About this task: Transcribe the stretch of entries below from the line with "Uputstvo o radu trezora (grad Sombor)" through the line with "На торжественном открыт", exactly and with both ends included; leave out all other lines.
━━ Excerpted records
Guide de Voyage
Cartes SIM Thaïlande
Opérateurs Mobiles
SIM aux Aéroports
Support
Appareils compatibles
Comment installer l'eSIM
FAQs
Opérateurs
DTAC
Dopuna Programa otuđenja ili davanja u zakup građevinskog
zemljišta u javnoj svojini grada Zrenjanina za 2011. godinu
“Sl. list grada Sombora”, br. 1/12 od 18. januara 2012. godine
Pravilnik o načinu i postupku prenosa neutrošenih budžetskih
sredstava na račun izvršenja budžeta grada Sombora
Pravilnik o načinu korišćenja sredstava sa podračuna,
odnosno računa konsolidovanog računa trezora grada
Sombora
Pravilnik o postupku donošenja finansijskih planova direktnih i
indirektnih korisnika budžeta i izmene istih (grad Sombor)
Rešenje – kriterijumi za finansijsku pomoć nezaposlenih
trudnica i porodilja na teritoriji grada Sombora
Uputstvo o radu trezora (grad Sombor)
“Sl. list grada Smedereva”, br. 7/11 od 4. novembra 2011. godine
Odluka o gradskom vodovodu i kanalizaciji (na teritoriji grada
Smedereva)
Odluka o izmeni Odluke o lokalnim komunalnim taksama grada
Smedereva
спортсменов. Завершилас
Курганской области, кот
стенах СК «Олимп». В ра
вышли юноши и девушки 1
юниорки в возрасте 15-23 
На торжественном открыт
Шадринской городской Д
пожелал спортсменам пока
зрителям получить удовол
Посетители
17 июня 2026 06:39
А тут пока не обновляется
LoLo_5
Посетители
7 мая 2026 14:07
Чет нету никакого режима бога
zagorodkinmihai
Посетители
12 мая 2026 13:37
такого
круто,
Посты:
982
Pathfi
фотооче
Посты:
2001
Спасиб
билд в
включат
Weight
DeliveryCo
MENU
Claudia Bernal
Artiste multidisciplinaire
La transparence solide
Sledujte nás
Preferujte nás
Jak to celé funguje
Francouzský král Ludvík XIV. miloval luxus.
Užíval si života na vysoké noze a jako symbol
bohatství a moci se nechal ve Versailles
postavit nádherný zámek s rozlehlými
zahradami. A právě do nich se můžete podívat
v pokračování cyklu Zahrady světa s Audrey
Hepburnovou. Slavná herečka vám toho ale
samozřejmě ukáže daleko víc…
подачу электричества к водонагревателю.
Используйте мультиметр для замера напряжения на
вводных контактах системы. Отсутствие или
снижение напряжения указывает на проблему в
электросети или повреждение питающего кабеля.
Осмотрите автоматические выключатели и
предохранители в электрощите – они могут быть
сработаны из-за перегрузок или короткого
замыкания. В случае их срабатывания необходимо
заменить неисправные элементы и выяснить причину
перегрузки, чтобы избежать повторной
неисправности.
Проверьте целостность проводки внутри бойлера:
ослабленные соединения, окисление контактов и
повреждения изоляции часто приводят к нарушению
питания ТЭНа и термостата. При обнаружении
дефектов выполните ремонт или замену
━━━━
Problem solution:
Uputstvo o radu trezora (grad Sombor)
“Sl. list grada Smedereva”, br. 7/11 od 4. novembra 2011. godine
Odluka o gradskom vodovodu i kanalizaciji (na teritoriji grada
Smedereva)
Odluka o izmeni Odluke o lokalnim komunalnim taksama grada
Smedereva
спортсменов. Завершилас
Курганской области, кот
стенах СК «Олимп». В ра
вышли юноши и девушки 1
юниорки в возрасте 15-23 
На торжественном открыт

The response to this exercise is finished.